En mi infancia los niños teníamos acceso a menos libros que los niños de hoy. Aunque en algunos colegios había bibliotecas infantiles, nadie lo inducía a uno a entrar en ellas. También había libros en algunas casas, presumo que no en la mayoría. Ver a un niño leer concentrado es un espectáculo reconfortante: ha empezado a viajar por su cuenta. Más difícil, y por ende más emocionante, es ver a un adolescente leer un libro. Igual, los niños y los adolescentes de hoy leen más que los de hace 50 años, de suerte que a mí los pesimismos al uso me resbalan. Pero así como los libros entran en la vida de muchos niños, después salen casi sin decir adiós. Uno conoce cantidades de adultos que no leen libros, a lo sumo tal cual periódico o revista, además de los textos impresos o digitales a los que los obliga el trabajo. Sobra decir que nunca los lectores asiduos de libros fueron mayoría.
La proporción de lectores a autores es, sospecho, de varios miles a uno. ¿Para qué escribir y publicar más libros si ya hay tantos tan buenos? La pregunta, que maltrata nuestra vanidad, está muy lejos de ser banal.
Los clichés abundan.
Porque no podría hacer otra cosa, dice alguno. Cuentos, señor, no chicanee, existen mil maneras de ganarse la vida. Porque no sé hacer otra cosa, dice otro. También falso, escribir libros es una actividad exigente, de donde se deriva que la persona que los escribe puede enseñar, escribir para medios más raudos —sobre todo ahora que hay tantos—, cocinar, comprar acciones de Apple, traficar armas. Por plata: se le abona a Truman Capote la sinceridad, pero circula muy poca plata en el mundo de los libros. Porque es lo que me gusta hacer, dicen otros, y ahí sí nos acercamos a la verdad. Pese a que ciertos pasajes o épocas en la escritura de un libro son duros y frustrantes, rara es la persona que escribe con una pistola apuntándole a la sien. Además, los doctores de la mente explican que a veces se puede sentir placer al torturarse a uno mismo. Por lo demás, al escribir un libro el riesgo de fracaso es muy alto. Eso viene con el territorio, así que acostúmbrese.
En mi caso yo agregaría otro factor importante: los libros fueron una puerta de salida para una vida que empezó muy encerrada.
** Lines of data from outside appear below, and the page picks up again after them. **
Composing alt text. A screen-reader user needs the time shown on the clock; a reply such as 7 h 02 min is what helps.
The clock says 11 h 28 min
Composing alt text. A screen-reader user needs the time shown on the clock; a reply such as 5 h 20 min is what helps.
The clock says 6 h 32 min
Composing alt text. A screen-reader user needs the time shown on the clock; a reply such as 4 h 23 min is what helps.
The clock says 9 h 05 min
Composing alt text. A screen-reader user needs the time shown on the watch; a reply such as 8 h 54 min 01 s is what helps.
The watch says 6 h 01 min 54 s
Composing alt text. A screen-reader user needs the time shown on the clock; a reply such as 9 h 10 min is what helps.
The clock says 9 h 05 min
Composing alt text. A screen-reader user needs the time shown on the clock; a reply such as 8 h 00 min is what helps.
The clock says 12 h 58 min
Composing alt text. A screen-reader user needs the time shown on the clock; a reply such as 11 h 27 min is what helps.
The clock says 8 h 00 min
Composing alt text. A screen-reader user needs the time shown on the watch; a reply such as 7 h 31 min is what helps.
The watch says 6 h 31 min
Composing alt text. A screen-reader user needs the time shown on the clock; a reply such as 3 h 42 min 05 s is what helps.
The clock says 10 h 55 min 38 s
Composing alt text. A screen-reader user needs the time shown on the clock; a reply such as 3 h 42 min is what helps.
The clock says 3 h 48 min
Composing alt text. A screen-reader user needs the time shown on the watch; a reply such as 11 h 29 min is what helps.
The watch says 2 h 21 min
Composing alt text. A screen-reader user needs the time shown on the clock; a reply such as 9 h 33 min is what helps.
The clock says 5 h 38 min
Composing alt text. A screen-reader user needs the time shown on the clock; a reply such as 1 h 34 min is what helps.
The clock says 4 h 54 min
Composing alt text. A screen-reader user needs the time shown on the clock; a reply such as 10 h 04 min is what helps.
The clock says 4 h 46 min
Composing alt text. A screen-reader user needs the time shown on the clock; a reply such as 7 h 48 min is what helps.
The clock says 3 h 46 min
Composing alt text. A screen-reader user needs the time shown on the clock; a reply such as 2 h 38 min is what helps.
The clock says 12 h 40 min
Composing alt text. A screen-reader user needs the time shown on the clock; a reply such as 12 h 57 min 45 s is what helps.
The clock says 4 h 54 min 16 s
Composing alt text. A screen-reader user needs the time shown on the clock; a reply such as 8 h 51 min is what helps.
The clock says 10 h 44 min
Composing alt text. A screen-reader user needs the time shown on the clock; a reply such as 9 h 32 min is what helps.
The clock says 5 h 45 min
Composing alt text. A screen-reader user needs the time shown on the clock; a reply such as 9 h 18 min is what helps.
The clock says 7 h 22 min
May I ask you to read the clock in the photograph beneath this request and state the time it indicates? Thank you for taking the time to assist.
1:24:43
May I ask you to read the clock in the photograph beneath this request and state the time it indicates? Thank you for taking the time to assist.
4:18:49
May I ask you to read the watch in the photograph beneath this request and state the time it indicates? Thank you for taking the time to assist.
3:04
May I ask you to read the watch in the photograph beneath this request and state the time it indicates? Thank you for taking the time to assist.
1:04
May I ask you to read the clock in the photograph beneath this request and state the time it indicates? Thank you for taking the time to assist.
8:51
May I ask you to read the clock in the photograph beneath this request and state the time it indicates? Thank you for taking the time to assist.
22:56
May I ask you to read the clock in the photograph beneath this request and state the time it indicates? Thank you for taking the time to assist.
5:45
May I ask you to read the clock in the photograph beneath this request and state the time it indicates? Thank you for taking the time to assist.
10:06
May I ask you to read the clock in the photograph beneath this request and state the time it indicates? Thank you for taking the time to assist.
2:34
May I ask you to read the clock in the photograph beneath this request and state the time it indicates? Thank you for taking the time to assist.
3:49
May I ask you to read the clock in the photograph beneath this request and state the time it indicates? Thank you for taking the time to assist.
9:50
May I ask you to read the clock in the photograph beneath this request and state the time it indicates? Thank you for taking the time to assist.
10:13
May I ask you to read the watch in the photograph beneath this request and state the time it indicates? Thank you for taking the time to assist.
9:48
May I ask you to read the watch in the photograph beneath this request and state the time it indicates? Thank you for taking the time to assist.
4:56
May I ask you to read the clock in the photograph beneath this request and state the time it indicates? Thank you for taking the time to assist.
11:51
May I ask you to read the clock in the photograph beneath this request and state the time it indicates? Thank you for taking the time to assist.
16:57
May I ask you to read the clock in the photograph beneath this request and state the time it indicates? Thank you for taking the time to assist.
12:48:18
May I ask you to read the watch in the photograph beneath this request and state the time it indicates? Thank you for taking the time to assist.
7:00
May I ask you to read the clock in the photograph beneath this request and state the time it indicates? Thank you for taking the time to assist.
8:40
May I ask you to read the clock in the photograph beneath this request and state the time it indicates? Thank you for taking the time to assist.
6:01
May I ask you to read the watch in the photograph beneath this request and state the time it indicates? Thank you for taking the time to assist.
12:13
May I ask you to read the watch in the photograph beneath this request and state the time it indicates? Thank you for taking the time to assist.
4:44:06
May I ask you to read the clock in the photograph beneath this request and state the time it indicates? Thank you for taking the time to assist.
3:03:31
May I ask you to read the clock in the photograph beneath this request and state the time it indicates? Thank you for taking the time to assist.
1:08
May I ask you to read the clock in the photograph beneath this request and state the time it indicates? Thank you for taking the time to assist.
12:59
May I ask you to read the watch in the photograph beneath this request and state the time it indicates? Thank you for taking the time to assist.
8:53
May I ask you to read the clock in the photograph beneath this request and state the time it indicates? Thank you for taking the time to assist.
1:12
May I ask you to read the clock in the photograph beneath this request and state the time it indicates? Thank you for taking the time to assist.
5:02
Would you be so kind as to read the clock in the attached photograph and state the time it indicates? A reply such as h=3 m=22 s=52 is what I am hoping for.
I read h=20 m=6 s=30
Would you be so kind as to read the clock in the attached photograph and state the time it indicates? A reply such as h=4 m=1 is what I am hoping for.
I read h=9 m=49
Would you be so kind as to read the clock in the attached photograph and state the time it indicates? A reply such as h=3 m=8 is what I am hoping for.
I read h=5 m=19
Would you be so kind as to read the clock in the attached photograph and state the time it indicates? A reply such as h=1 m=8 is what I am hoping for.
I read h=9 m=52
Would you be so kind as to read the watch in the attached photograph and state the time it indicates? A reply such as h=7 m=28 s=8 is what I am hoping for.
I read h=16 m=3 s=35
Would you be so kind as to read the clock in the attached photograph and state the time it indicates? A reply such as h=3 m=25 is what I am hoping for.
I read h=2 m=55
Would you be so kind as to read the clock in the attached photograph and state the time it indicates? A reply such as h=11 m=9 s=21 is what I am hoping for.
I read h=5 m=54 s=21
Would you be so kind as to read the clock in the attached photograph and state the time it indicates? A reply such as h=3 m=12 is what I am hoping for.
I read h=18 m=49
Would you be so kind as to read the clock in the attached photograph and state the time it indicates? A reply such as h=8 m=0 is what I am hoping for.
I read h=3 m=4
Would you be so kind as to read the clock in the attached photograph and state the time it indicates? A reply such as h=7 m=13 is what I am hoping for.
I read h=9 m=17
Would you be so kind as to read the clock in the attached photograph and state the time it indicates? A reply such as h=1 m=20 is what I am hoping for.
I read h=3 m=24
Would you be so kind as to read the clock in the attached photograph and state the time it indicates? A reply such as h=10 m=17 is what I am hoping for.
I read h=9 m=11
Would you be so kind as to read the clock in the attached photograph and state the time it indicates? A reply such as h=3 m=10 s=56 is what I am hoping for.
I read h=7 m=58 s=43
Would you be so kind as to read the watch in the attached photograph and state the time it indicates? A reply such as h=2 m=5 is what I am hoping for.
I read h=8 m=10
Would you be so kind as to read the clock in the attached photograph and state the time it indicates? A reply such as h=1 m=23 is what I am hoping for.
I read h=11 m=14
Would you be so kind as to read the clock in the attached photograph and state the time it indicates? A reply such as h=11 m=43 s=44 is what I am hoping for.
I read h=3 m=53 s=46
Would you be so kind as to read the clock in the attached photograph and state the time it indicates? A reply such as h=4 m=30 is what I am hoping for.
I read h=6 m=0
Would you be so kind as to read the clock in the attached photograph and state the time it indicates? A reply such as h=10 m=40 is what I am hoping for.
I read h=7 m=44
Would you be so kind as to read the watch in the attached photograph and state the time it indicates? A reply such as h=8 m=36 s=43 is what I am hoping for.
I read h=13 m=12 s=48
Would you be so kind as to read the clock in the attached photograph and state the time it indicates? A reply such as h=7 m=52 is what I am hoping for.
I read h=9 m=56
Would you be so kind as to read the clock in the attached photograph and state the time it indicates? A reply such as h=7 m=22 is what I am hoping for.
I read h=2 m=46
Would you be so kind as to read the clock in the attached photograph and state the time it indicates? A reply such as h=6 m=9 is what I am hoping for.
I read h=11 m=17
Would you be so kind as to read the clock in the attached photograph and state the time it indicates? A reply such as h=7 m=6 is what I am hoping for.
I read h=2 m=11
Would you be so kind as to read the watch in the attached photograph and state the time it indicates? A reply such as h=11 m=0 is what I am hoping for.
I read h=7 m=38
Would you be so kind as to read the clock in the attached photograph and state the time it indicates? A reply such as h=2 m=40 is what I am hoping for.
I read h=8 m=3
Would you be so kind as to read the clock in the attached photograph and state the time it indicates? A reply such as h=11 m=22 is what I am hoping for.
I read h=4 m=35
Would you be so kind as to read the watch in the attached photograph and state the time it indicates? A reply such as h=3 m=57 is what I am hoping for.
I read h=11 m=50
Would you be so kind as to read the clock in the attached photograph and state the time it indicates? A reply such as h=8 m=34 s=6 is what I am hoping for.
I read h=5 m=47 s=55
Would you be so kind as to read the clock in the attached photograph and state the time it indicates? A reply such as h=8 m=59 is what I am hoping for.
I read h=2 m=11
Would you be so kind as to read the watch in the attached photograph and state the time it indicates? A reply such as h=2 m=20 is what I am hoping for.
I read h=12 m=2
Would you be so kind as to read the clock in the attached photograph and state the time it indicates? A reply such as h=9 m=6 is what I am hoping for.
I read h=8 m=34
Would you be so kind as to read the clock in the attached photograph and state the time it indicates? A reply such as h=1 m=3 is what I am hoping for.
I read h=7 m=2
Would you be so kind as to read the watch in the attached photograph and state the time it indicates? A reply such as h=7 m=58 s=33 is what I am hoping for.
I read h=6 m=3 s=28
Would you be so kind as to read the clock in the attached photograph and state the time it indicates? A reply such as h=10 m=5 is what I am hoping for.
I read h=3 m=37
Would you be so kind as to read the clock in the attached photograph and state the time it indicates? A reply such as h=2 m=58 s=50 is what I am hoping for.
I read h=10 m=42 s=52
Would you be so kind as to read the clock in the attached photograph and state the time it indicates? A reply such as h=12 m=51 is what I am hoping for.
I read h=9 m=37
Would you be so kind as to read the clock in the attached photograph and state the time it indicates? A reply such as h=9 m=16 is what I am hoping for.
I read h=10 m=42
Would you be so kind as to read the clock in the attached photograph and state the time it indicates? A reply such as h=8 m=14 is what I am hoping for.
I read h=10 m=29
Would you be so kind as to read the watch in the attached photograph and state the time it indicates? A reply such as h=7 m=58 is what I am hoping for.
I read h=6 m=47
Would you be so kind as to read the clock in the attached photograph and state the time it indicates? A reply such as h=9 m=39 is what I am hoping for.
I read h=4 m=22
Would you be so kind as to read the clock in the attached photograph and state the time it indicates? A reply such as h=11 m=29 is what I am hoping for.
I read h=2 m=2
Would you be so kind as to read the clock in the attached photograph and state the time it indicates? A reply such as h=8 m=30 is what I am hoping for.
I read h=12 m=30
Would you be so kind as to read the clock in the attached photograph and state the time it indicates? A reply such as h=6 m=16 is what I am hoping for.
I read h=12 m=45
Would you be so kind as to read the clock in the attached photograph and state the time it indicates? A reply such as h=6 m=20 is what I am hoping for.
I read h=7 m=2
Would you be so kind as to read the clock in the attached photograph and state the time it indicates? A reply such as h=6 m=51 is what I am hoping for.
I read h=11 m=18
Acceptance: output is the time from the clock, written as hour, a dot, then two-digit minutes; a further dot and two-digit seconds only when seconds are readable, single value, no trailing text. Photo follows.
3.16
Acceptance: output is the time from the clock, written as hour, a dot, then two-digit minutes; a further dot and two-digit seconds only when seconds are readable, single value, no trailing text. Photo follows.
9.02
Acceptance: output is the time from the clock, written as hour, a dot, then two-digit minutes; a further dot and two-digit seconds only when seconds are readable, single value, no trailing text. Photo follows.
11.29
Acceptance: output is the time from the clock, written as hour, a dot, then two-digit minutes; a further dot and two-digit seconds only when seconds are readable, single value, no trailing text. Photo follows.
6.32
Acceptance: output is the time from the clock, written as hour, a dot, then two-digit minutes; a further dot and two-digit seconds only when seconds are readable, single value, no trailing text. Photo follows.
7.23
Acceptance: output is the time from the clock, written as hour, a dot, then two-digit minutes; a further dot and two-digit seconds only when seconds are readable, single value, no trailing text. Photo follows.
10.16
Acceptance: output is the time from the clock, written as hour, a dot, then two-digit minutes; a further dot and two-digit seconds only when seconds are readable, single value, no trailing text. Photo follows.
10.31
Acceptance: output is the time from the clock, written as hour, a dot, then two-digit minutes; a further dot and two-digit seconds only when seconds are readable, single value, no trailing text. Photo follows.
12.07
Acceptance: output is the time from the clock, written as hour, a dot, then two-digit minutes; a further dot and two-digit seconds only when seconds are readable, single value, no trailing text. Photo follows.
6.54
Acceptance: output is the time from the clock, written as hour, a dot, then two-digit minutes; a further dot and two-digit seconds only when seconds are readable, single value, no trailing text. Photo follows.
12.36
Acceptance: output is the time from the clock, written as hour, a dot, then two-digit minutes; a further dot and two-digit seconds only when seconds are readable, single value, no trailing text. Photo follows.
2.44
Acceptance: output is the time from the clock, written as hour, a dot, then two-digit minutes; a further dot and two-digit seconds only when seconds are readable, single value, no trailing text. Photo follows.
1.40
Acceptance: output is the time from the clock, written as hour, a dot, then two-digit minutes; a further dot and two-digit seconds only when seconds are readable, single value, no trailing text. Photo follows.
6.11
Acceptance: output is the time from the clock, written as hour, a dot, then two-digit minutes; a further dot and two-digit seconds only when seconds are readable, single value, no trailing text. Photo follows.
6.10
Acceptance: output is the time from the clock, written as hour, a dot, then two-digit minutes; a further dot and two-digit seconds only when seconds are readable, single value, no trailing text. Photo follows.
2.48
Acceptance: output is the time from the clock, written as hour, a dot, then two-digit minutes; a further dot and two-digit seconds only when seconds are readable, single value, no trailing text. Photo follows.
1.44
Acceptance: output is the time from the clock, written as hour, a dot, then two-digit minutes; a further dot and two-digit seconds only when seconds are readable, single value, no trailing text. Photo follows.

No se me dio tener “un millón de amigos” en la infancia y menos en la adolescencia, de suerte que el mundo de los libros fue la comunidad alterna en la que pude vivir y pasearme a mis anchas.
Primero, claro, los leí —y acúsome, padre Homero, de que me gustaría haber leído más— y andando el tiempo me puse a escribirlos para salir de mí mismo en forma definitiva. No le gano a ese cuento, tampoco le pierdo.
Entre boutades graciosas, como la de Doctorow que dice que “escribir es una forma socialmente aceptable de esquizofrenia”, uno puede encontrar la sabiduría, a veces amarga, de los maestros. El gran aforista polaco, Jerzy Lec, escribió esto: “Consejo a escritores: a veces hay que parar de escribir. Incluso antes de empezar”.
Por fortuna llegó primero el fin de la teoría del fin de los libros que el fin de los libros. Ahí seguirán hasta que usted quiera. Vaya a la Filbo en estos días porque hay muchos nuevos y alguno viejo.